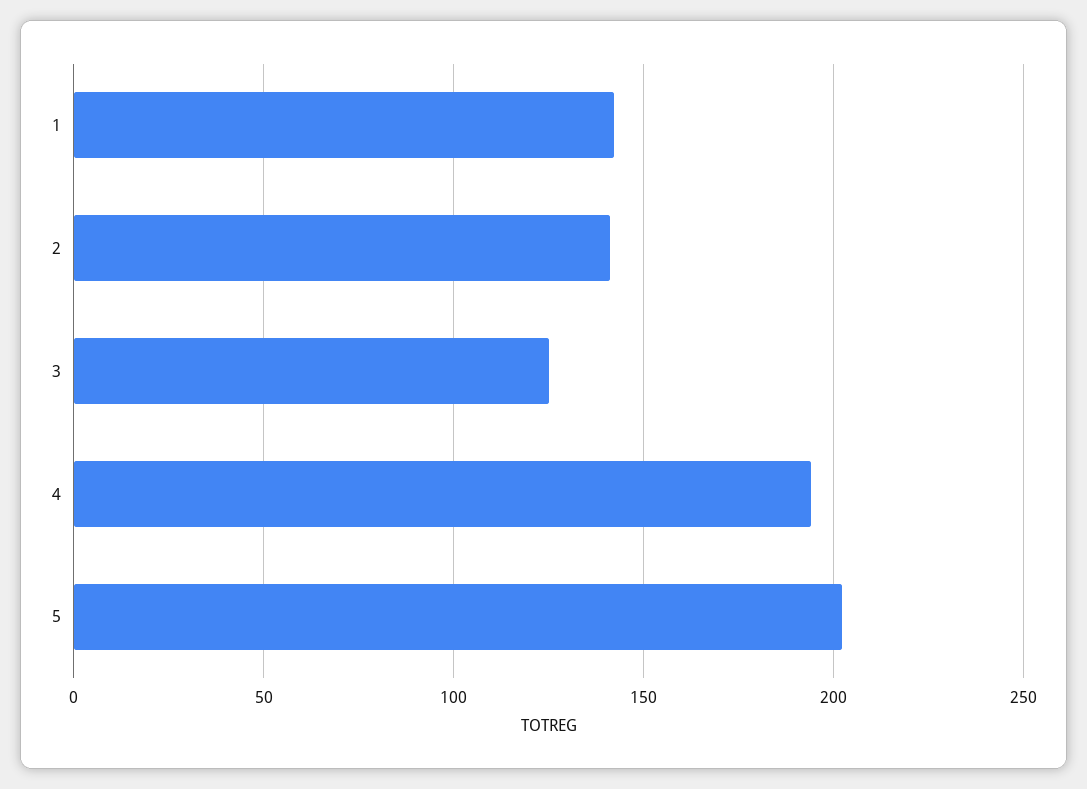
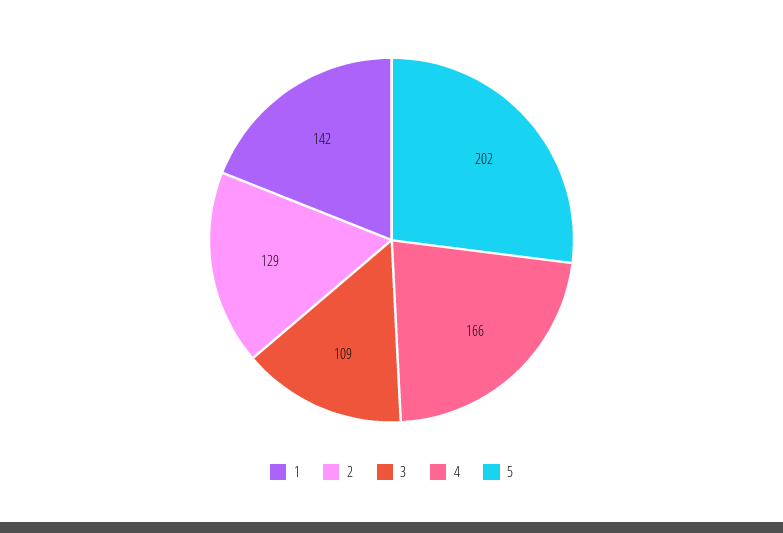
2: 140 -> 129
3: 125 -> 109
4: 195 -> 166

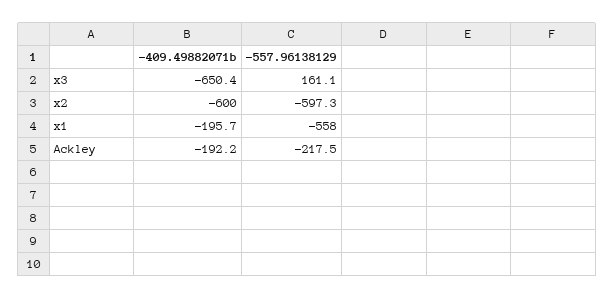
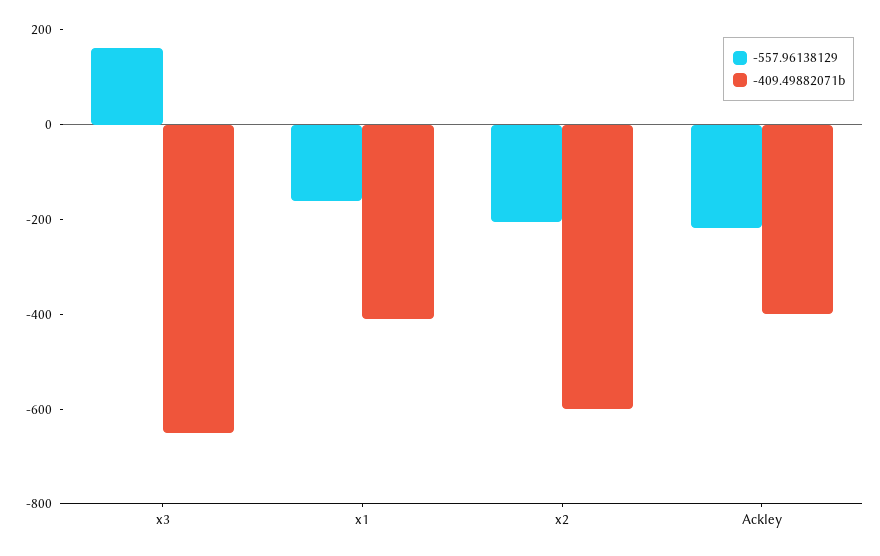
-557.96138129, x2: -597.3 -> -200
-409.49882071b, x1: -195.7 -> -400
-557.96138129, x1: -558 -> -150
-409.49882071b, Ackley: -192.2 -> -400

__________

Problem statement: Leave the pictures out. Transcribe exactly the lines from the one with "3: 125 -> 109" through the end of the records.

Output for this exercise:
3: 125 -> 109
4: 195 -> 166

-557.96138129, x2: -597.3 -> -200
-409.49882071b, x1: -195.7 -> -400
-557.96138129, x1: -558 -> -150
-409.49882071b, Ackley: -192.2 -> -400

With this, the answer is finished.